▶ [Exercice court 1]
Dans le jugement sur l'emploi de monsieur Aubin, combien de rôtisseries l'appelante administrait-elle au cours de la période en litige ?
▶ [Exercice court 2]
Poursuivez le jugement sur l'emploi de monsieur Aubin à partir de la dernière phrase présentée.

### Texte fourni

Signé à Ottawa, Canada, ce 7e jour davril 2014.

 

 

« Lucie Lamarre »

Juge Lamarre


 

 

 

Référence : 2014 CCI 89

Date : 20140407

Dossier : 2012-1648(EI)

 

ENTRE :

Gestion Maryse Benny Inc.,

appelante,

et

 

LE MINISTRE DU REVENU NATIONAL,

intimé.

 

 

 

MOTIFS DU JUGEMENT

 

 

La juge Lamarre

 

[1]             L’appelante en appelle d’une décision du ministre du Revenu national (ministre) par laquelle il a été déterminé que monsieur Jean-Pierre Aubin exerçait un emploi assurable auprès de l’appelante au cours de la période du 1er février 2010 au 15 mai 2010, aux termes de l’alinéa 5(1)a) de la Loi sur l’assurance-emploi (LAE).

 

[2]             J’ai entendu, pour le compte de l’appelante, les témoignages de monsieur Pierre Hardy, actionnaire, administrateur et vice-président de cette dernière ainsi que de madame Nicole Bellemare, superviseure et adjointe administrative de l’appelante. L’intimée a fait témoigner monsieur Jean‑Pierre Aubin.

 

[3]             Il ressort de la preuve que l’appelante est une société de gestion qui, au cours de la période en litige, administrait trois rôtisseries, l’une située à Saint‑Jérôme, l’autre à Repentigny et la troisième à Pointe‑aux‑Trembles. Monsieur Hardy a expliqué que lorsque la société a atteint le cap de 100 employés, elle s’est adressée à Emploi-Québec pour obtenir une subvention afin de s’octroyer les services d’un directeur de ressources humaines.

 

[4]             Monsieur Aubin, un retraité qui avait travaillé en tant que gestionnaire dans le milieu bancaire pendant une trentaine d’années, et qui avait laissé son curriculum vitae à Emploi Québec, a ainsi été référé à l’appelante.

 

[5]             Monsieur Aubin a dit qu’il avait reçu un appel de monsieur Hardy et qu’ils s’étaient rencontrés pour une entrevue, en présence également de madame Maryse Benny (présidente de l’appelante et conjointe de monsieur Hardy). Ils auraient discuté des besoins de l’entreprise en gestion des ressources humaines (interaction entre les gérants et les employés, motivation des employés). Monsieur Aubin n’avait aucune expérience dans la restauration mais, avec ses connaissances en gestion, il a proposé un plan de match. Il a demandé une rémunération de 700 $ par semaine, en calculant qu’il consacrerait 35 heures par semaine à l’entreprise, à un tarif de 20 $ de l’heure, de même que ses frais de déplacement (0,43 $ du kilomètre).

######
### Extrait de données

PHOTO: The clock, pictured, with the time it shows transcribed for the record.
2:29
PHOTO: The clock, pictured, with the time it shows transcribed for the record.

######
### Extrait de données

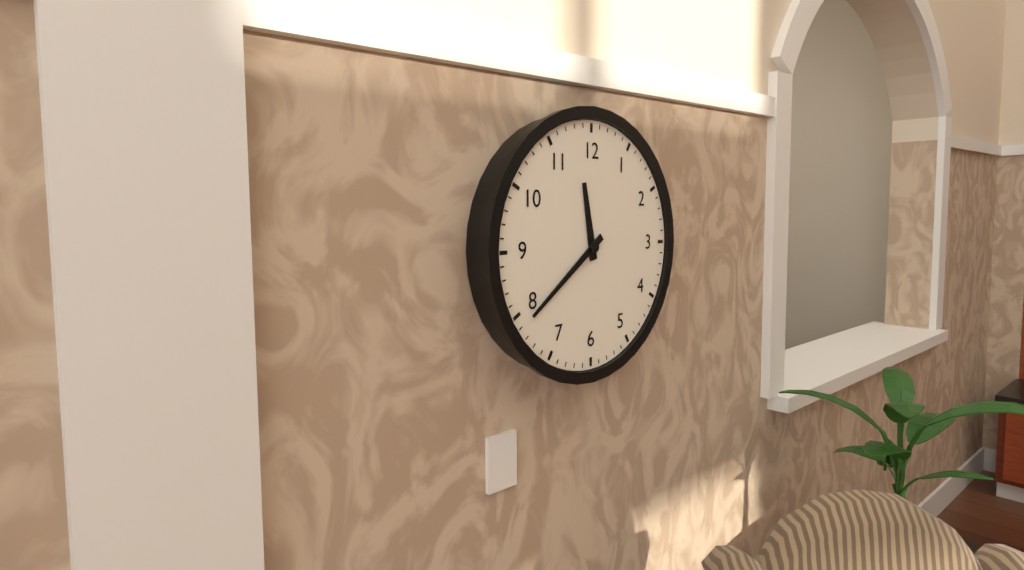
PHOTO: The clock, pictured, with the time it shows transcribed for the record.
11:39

######

▶ [Réponse à l'exercice 1]
Trois rôtisseries : à Saint‑Jérôme, à Repentigny et à Pointe‑aux‑Trembles.

▶ [Réponse à l'exercice 2]
 

[6]             Monsieur Aubin a présenté une offre de services au cours de sa première semaine de travail (pièce I-1). Il y expliquait son mandat (par lequel il proposait de prendre en charge la gestion complète des ressources humaines), dans le cadre d’un contrat de 12 semaines, selon la rémunération convenue ci-haut, sur présentation de factures hebdomadaires.

 

[7]             Monsieur Aubin a dit que durant son mandat, il avait rencontré les gérants des trois rôtisseries afin d’établir avec eux une méthode d’évaluation pour les employés. Il fixait les rencontres conjointement avec madame Benny et les gérants. Il organisait ainsi environ 5 réunions par semaine. Il dit qu’il passait ses journées entre les trois rôtisseries, entre 10 heures et 17 heures environ, chaque jour de la semaine.

 

[8]             Au cours de cette période, l’appelante ne lui fournissait ni bureau, ni ordinateur, ni téléphone. Il préparait la documentation nécessaire qu’il transférait sur une clé USB de chez lui avec son propre ordinateur. Il se servait de la photocopieuse de l’appelante au besoin. Il aurait également assisté à une rencontre syndicale avec madame Benny relativement à un grief.

 

[9]             Selon les factures déposées en preuve (pièce I-2), il aurait reçu une rémunération brute de 700 $ par semaine, en sus du remboursement de ses frais de déplacement, pendant une période de 12 semaines. Son contrat aurait été prolongé pour une période supplémentaire de trois semaines (jusqu’au 15 mai 2010), pour une rémunération brute de 500 $ par semaine, en plus de ses frais de déplacement. Monsieur Aubin a déclaré ses revenus dans la section « Autres revenus » dans sa déclaration fiscale de 2010.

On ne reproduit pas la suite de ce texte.